アイリスの掛け声に噴水広場近くにある大きな時計塔を見る。
既に短針は3を超えており、昼食の後フラフラと屋台を見回ってもうこんなに時間が経ったのかと感心する。
「アイリスの好きなお店を教えてくれる?」
「えぇもちろんですわ!」
何はともあれ、微妙な空気を壊してくれたのは助かった。
少し感謝の気持ちを抱きながらアイリスに微笑めば、そちらもまたにっこりと立ち上がる。

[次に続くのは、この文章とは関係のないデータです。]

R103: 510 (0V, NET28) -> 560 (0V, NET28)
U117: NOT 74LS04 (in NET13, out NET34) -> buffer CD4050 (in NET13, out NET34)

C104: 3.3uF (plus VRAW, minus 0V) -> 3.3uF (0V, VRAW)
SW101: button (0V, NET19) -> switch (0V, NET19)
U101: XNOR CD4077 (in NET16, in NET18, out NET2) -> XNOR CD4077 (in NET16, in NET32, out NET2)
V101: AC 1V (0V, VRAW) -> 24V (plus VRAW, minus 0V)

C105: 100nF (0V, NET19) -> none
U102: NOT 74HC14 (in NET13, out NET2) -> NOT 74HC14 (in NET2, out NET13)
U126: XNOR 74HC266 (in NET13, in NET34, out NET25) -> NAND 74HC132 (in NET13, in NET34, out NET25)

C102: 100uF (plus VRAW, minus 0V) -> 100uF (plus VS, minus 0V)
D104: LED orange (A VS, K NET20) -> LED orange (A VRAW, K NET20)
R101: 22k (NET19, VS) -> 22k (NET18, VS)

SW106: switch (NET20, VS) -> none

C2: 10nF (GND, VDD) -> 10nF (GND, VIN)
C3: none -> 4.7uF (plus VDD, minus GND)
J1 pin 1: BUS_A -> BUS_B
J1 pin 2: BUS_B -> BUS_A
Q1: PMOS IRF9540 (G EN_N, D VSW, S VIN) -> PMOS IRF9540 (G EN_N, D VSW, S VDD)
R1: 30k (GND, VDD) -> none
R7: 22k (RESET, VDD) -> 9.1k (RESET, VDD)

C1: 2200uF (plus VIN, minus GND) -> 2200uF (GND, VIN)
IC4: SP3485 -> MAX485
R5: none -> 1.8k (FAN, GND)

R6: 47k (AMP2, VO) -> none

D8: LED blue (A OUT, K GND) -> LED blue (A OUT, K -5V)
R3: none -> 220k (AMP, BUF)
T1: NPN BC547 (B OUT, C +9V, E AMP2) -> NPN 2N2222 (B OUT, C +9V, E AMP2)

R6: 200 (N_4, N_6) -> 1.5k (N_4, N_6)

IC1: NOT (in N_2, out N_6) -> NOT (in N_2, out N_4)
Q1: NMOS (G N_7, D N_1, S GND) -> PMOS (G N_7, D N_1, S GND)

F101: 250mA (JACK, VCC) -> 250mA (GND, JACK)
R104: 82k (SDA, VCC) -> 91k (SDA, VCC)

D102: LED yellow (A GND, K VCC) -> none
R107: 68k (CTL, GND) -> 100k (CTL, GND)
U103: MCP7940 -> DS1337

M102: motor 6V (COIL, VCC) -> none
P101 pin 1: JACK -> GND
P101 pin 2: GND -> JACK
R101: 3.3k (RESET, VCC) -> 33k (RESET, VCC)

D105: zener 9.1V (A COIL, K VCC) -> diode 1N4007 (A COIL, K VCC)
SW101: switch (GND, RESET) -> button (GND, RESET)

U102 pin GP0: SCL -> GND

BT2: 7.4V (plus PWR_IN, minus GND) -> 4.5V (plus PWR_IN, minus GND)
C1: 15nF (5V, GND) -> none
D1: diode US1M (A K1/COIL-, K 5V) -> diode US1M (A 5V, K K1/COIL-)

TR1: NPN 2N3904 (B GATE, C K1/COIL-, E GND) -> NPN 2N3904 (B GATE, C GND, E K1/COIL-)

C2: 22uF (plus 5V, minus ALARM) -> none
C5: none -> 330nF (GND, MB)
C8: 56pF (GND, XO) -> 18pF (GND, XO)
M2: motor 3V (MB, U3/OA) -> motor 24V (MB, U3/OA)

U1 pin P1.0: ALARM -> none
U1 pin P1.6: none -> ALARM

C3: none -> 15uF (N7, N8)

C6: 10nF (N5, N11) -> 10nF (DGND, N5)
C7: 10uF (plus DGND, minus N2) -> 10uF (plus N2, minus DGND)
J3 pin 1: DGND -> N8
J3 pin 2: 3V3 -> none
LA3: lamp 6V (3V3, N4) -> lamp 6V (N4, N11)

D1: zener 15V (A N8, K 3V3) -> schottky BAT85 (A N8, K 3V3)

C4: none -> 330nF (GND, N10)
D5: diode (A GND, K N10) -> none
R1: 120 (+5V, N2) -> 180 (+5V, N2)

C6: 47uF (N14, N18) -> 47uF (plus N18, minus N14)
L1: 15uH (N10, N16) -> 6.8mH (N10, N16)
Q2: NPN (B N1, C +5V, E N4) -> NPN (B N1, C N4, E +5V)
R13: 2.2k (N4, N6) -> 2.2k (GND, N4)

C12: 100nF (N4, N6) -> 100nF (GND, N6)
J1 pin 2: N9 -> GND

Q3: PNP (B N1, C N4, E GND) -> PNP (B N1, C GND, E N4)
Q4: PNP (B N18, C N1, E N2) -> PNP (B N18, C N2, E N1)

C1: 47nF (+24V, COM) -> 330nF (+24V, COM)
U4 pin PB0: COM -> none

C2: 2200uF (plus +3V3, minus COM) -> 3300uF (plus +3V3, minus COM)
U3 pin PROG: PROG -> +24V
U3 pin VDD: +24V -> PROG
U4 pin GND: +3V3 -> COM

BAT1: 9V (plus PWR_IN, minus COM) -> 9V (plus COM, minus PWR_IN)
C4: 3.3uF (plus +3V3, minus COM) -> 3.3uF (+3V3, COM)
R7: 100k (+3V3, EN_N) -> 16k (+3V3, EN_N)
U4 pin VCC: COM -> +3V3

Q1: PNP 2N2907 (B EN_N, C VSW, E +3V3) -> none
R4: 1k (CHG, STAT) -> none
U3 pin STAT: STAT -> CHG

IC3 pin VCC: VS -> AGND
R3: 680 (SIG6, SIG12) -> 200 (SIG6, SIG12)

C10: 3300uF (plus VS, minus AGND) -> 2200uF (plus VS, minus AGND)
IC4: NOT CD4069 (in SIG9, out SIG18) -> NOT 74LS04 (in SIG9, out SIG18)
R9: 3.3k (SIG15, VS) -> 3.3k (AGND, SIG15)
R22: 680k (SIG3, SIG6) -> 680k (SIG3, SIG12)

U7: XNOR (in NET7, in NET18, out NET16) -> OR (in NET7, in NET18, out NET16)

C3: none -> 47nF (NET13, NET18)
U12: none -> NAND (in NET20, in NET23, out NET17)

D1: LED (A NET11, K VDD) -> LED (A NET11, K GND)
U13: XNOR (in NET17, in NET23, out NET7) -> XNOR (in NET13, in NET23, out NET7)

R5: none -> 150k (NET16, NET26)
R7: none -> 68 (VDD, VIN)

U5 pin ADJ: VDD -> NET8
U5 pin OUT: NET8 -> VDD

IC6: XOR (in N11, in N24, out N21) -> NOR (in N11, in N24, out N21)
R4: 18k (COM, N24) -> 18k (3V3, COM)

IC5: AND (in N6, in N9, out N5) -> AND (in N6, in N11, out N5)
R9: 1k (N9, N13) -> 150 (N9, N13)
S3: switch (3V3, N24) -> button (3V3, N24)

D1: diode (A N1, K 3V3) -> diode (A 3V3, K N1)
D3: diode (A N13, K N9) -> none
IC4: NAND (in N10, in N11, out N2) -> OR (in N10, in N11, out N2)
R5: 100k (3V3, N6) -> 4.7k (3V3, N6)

「あ、手袋、ありがとうございます。今度お返し致します。」
あぁ、と答えるお兄様が、どこか寂しい顔をした。
それに特に疑問も抱かず、アイリスに引かれる。
レストラン街路に入りアイリスについて行っている時にふと思い出す。
そういえば、グロウスリー街について調べるために見てた地図。
レストラン街に妙な通路があって…どこだったかしら。
「ここですわ!」
アイリスの目線の先にある、カフェ。
柔らかい色の木造とレンガでできたかわいらしいカフェ。
アイリスがここに来るだろうと先回りしたアイリスのメイドにより既に席は用意されていた。
中に入ってみれば、外観よりも広く見える店内。
内装にはレースやリボン、植物が多くあり、おとなしく女の子らしい雰囲気にどこか心が躍るようのが分かる。
年齢が上がるにつれ、ヴァイオレッテとしての自覚や、大公の婚約者としての自覚が芽生え、おとなしいものを無自覚に選ぶようになった。
だけど、こんな、可愛い女の子らしい雰囲気のものはいくつになっても好きで、こういうのを好きだと正直に言えたらいいななんて、可愛いから好きなんだと言うアイリスに微笑みながら思う。
アイリスの好きだと言うパンケーキを紅茶と一緒に頼む。
お兄様は甘いものは得意じゃないからか、コーヒーを一杯。
アイリスの話を聞きながら、頼んだ商品を待つ。
ゆったりとした時間。
兄妹水入らずなんて、幼いころ以降初めてで、どこか緊張してしまったまま。
頭の片隅ではグロウスリー街について何も知らないままのことに引っかかったまま。